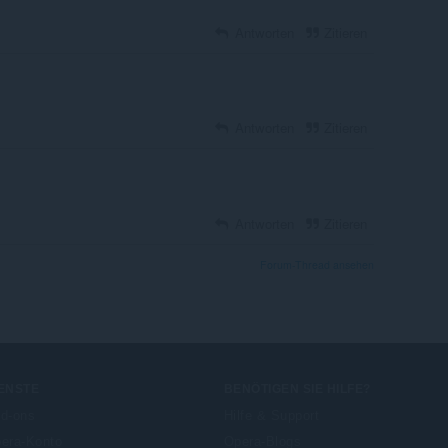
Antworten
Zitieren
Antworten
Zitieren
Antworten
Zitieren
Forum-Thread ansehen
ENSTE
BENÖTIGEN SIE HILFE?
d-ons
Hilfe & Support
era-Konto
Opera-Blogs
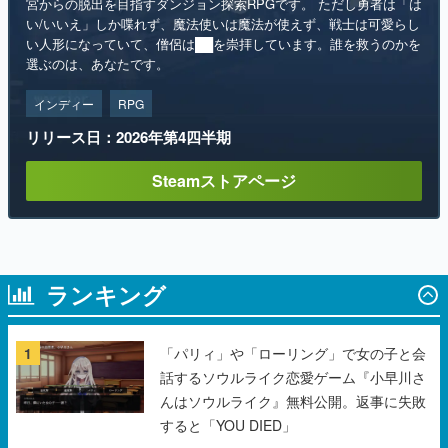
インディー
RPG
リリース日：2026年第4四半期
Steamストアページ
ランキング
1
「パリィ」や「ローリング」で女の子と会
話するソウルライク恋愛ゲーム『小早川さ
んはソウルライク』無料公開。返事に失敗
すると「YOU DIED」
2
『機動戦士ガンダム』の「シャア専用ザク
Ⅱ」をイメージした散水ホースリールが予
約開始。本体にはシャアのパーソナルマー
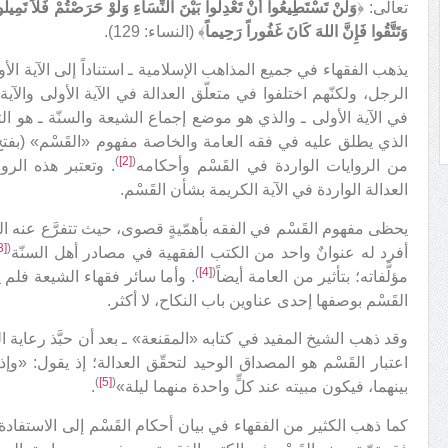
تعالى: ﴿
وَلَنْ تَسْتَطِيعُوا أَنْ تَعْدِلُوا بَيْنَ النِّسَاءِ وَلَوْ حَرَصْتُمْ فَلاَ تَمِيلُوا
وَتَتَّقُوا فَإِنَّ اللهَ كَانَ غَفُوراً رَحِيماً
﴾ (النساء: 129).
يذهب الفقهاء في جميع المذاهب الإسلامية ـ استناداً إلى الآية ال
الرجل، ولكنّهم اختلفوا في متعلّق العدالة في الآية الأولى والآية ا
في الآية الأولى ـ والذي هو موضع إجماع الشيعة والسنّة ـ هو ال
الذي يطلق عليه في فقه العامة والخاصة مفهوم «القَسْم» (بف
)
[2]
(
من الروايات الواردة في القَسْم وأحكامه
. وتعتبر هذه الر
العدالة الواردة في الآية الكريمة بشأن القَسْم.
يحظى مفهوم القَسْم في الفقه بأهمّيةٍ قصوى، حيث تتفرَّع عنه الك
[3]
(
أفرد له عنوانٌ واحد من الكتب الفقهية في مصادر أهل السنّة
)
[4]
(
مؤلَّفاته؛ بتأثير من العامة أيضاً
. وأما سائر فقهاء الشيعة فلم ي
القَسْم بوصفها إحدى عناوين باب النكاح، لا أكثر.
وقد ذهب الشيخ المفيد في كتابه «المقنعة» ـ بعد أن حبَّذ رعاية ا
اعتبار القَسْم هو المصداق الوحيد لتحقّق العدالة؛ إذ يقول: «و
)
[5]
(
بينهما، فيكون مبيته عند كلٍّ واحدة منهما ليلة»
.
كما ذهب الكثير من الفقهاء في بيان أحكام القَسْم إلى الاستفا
============================================================
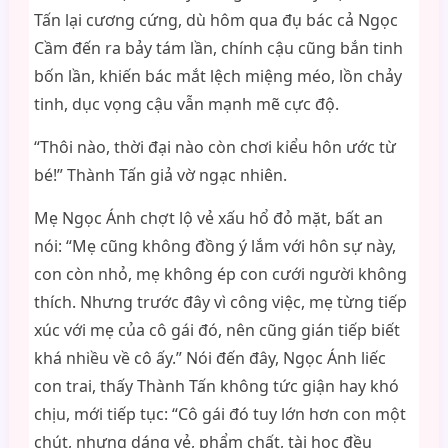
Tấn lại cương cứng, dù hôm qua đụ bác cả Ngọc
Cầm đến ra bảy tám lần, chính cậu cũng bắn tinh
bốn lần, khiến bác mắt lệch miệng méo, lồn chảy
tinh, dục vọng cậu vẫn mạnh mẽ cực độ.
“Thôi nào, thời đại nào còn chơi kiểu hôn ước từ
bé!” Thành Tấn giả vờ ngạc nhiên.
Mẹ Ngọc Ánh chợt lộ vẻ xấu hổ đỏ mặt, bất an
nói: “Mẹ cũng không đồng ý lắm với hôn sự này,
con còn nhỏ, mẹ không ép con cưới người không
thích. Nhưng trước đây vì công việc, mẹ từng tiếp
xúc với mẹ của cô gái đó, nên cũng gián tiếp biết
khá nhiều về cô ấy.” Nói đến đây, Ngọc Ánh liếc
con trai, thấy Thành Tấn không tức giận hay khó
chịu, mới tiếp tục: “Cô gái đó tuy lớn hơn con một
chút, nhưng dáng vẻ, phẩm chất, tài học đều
============================================================
What the exercise asks:
Check the data for the word "العدالة" and pull out the lines that have it.

Answer:
الرجل، ولكنّهم اختلفوا في متعلّق العدالة في الآية الأولى والآية ا
العدالة الواردة في الآية الكريمة بشأن القَسْم.
اعتبار القَسْم هو المصداق الوحيد لتحقّق العدالة؛ إذ يقول: «و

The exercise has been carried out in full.